AFL-CIO Has A New Trick

WASHINGTON -- To counteract the influx of spending by Republican-allied super PACs, the AFL-CIO is stepping up its ground game for the 2012 elections.

Its strategy is to implement a new campaign ad strategy while still using more traditional, grassroots methods. It says it will focus on how person-to-person communication can push back on the conservative-heavy attack ads dominating local television.

Labor unions argue that Gov. Scott Walker’s (R-Wis.) recent victory over Milwaukee Mayor Tom Barrett (D) in the Wisconsin recall election served as a prime example of money defeating democracy. The resulting challenge for activists is to prevent a similar occurrence from transpiring on a national scale this November, in what has already been branded as the most expensive election in American history.

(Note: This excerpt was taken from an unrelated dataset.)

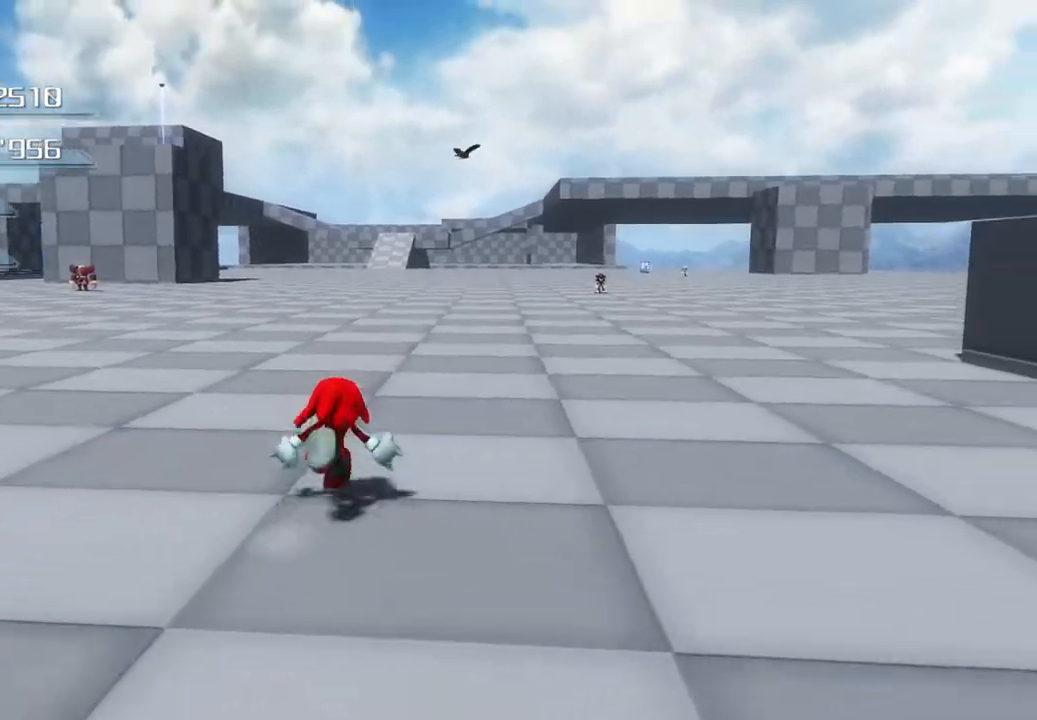
{"buttons": [], "left_stick": "up", "right_stick": "center", "events": []}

“Barrett was outspent by a margin that if that happens on a national scale, this is really not a democracy anymore,” Mike Podhorzer, the AFL-CIO's political director, said in a press briefing at the union's Washington, D.C. headquarters on Wednesday. “We expect that candidates we support will be outspent, but if they're outspent 7-1 across the board in November, then this is not the America of the last 200 years.”

Part of the AFL-CIO’s new approach is engaging its activists with local consumers who are affected by negative television ads. The labor federation says that after a series of tests, it has concluded that voters who discussed negative ads with their peers, or a credible source on politics, were more likely to be skeptical of their content. Those who did not discuss the ads appeared to take them more at face value. The organization aims to fuel those conversations to create a more aware electorate.

“Starting in Ohio and going onto Wisconsin, we've been working to perfect and improve a different kind of ground game to address the challenges raised by the television advantage that the Republicans are going to have,” Podhorzer said. “What is innovative, and what really addresses the television advantage, is adding quality to quantity in the conversation, so that the ground game goes from being thought of as these top-down calling centers or marches through neighborhoods to what politics should be, which is people talking to their friends about politics -- people talking to people who they have credibility with about politics.”

The AFL-CIO will continue to utilize traditional grassroots efforts, such as phone banks and door-to-door canvassing, but hopes its new emphasis on enhancing dialogue will help activists develop their own response to negative ads that they can share within their communities. This, according to the federation, will be more potent than simply handing volunteers a script and assigning them to mostly unknown targets.

“Our deeper understanding of the power of social networks to counteract TV ads helps us empower our grassroots activists to engage in much deeper grassroots conversations than ever before,” Podhorzer told The Huffington Post in an email.

Although the AFL-CIO launched its own super PAC, Workers’ Voice, last year, its spending has been focused on organizing digital tools -- mainly email and social media -- to connect to voters, as opposed to TV ads. The nation's largest labor-affiliated super PAC, Workers' Voice had has raised $5.1 million as of April.

The labor group, which represents 57 unions and about 12 million workers, first announced its massive ground operation in March. At the time, the AFL-CIO said it planned to enlist as many as 400,000 of its members for a grassroots effort that would persuade voters to support President Barack Obama and other Democratic candidates at the federal, state and local levels.

“Our activists will be facing an unprecedented challenge as the previous waves of dishonest right wing TV ads become a tsunami of lies, but working people will have the tools to engage in the necessary pushback,” Podhorzer wrote in an email. “It’s a rigged contest instead of the fair fight we’d win easily, but it’s a fight we can and must win.”